• **DIRECTIVE**
Under this line are the records; repeat exactly the lines starting at the one containing "シフト制 ■勤務時間 21：00〜..." and ending at the one containing "De zachte consistentie maakt deze zachte", omitting pictures.

[LISTED ENTRIES Boundary: Start]

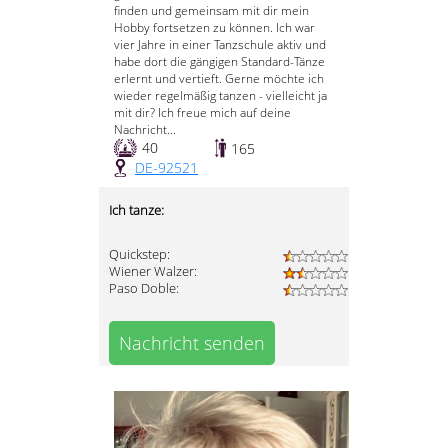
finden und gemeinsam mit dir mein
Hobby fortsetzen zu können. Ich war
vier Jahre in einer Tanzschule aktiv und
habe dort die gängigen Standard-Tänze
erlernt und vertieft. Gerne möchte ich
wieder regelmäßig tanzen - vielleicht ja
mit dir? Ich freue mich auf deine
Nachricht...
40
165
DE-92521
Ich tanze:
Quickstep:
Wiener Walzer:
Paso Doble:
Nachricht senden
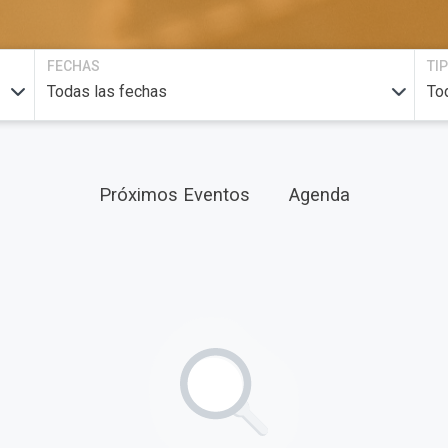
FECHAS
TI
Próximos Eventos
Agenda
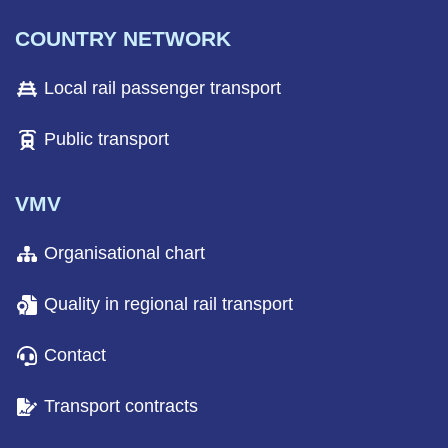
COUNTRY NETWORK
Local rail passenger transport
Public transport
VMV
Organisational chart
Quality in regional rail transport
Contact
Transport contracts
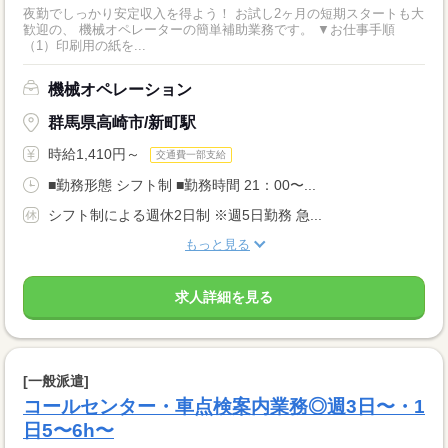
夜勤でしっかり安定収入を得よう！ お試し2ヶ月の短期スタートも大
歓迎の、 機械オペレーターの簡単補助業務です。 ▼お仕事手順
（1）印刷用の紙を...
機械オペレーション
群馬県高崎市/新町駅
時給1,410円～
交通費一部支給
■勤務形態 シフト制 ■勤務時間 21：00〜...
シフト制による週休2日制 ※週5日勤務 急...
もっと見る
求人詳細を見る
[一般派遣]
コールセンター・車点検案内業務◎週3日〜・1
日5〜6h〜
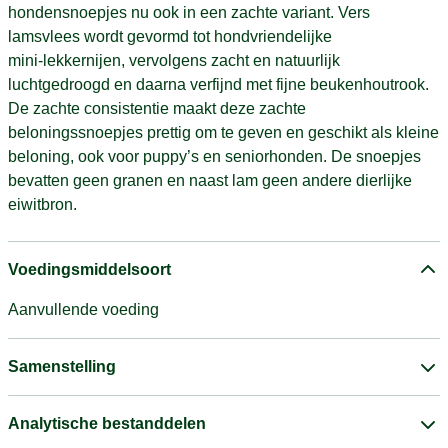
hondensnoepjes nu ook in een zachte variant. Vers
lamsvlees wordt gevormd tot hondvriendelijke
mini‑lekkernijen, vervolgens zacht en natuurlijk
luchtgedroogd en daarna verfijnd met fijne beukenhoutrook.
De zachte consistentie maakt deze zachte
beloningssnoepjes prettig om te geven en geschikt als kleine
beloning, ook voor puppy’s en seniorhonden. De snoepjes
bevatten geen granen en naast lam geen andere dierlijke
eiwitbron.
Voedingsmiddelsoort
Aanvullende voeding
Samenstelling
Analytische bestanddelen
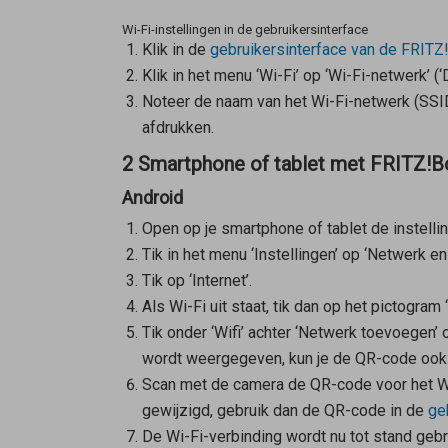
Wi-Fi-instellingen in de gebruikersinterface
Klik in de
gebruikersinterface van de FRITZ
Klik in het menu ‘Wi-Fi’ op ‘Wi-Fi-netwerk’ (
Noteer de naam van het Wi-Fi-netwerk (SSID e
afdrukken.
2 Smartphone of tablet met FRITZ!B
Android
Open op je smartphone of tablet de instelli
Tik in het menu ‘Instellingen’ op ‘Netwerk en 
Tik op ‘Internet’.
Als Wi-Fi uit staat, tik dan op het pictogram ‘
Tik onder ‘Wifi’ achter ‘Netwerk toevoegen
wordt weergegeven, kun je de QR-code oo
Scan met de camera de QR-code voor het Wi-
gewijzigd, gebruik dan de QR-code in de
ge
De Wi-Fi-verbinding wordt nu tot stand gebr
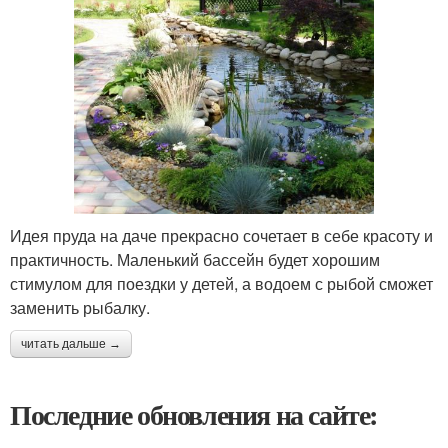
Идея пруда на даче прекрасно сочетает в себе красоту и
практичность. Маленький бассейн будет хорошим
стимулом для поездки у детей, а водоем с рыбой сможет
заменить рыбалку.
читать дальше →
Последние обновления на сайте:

[LISTED ENTRIES Boundary: End]

• **SOLUTION TO THIS TASK**
■勤務形態 シフト制 ■勤務時間 21：00〜...
シフト制による週休2日制 ※週5日勤務 急...
もっと見る
求人詳細を見る
[一般派遣]
コールセンター・車点検案内業務◎週3日〜・1
日5〜6h〜
hondensnoepjes nu ook in een zachte variant. Vers
lamsvlees wordt gevormd tot hondvriendelijke
mini‑lekkernijen, vervolgens zacht en natuurlijk
luchtgedroogd en daarna verfijnd met fijne beukenhoutrook.
De zachte consistentie maakt deze zachte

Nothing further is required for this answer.